Friday, September 18, 2009

Spring Constant

My mental and emotional health requires me to move. I NEED physical activity. Without regular exercise I am a tightly coiled spring, full of potential energy and ready to unleash at the slightest provocation.

Personally, I am not a social exerciser. I seek out solitary sports like swimming, biking and running. It may seem strange that I love being a group fitness instructor, and most people that have been to my classes would comment that I am a ridiculously social chatterbox while I am teaching, but then I'm there to teach and motivate my participants, and not for my own workout... Aside from my husband, there are few people that can lull me into conversation while I am in the zone. I crank the volume and sing to the music. Loudly. If you are on a treadmill beside me, unbeknownst to you, I am probably having a secret race with you. This would lead you to believe that I am an accomplished athlete or something, and while I'm happy with my long-ago race times, they are not going to make the news. Mostly I'm just ridiculously competitive. Not sure why. It's not something I'm proud of - I'm just being honest.

It's 6am and I can't sleep because my body is rebelling. My right hand is suspended in a splint for a flare-up of Carpal Tunnel Syndrome, and my left knee is being iced for a recurrent injury. My right foot throbs. My hips are out of alignment. I am not trying to garner sympathy, as I know that there are people out there with bigger problems! But as I think and type this, I wonder if this is my new physical reality?

Yesterday I went for a hilly jaunt to JJ Bean for 'coffee and a muffin' with my girls... girls that, coupled with a giant double stroller, are very closely approaching my body weight. I was tired. I wore stupid shoes. I was not 'moving mindfully' when the dog was pulling on her leash, nor when I was trying to balance my coffee mug in one hand and push the stroller with the other. I didn't do my physio corrections for my back that morning. It was my first week back teaching full time, and my first week back into my own workout regime.

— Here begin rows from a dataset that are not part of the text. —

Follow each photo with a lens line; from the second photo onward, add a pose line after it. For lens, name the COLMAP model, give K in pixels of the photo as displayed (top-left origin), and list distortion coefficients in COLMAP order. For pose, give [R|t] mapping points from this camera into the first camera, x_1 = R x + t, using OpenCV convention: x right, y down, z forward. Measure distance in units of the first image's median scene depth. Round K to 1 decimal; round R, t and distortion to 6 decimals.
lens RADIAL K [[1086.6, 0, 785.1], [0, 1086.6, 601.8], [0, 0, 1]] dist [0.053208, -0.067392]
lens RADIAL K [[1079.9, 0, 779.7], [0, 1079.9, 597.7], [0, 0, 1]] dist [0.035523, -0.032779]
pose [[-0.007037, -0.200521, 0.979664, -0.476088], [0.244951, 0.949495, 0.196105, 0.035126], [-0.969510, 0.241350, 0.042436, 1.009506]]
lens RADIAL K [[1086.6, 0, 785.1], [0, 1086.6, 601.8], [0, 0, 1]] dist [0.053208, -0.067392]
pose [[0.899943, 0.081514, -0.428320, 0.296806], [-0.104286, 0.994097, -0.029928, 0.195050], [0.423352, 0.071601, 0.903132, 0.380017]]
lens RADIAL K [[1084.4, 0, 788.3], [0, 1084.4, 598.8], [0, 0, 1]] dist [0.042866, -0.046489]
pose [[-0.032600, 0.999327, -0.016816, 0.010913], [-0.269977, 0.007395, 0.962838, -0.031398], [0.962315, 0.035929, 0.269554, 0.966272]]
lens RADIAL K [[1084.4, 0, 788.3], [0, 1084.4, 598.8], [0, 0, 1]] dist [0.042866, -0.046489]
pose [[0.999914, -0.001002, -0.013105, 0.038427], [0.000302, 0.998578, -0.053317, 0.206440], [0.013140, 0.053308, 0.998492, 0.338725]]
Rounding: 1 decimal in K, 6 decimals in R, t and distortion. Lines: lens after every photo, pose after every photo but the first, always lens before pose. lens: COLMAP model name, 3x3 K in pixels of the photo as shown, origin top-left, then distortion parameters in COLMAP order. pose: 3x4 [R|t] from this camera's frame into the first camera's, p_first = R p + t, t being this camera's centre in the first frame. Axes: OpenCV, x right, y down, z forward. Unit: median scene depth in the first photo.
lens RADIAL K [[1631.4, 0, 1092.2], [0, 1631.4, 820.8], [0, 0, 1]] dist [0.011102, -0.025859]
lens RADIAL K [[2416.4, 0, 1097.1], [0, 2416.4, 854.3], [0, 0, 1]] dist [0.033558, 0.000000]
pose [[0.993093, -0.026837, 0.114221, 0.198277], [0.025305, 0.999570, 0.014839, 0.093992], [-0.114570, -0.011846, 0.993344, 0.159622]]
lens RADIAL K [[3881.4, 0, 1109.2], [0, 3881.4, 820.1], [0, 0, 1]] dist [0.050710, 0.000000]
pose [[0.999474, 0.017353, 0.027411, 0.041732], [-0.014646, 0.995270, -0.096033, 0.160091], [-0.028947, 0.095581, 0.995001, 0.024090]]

There are a million and one reasons why I am feeling like this right now, and things that I could have done to prevent it. I should know better. Believe me, this irony is not lost. But I've never had to think, or prepare so much, just to go get a damned coffee!

I've seen my body go through two pregnancies, three years of breast feeding, major abdominal surgery, and many kid-related repetitive strain injuries. I have a few battle scars. I'm not solely blaming motherhood, but it has taken its toll, along with aging, agressive training, etc. Every once in a while I hear a story about a mother of four who ran her best marathon ever a few months after her youngest babe was born. If this was you, I want to give you the biggest congratulatory hug, and thank you for empowering women everywhere! It also means that my ridiculous competitive streak has probably flared up, and I am suddenly in a secret race with you. It's not something I'm proud of - I'm just being honest.

Do we all hurt? Is that marathon mommy sleeping with heating pads and special pillows and the perfect position to increase the likelihood of a decent sleep? Am I the only one that relies on chiropractors and massage therapists and physiotherapists (thankyouthankyouthankyou) to get through the month?

And am I always going to be fearful that going for a coffee is going to bite me in the bum?

This is a hard post for me, because of what I do for a living. But again, it's not something I'm proud of - I'm just being honest.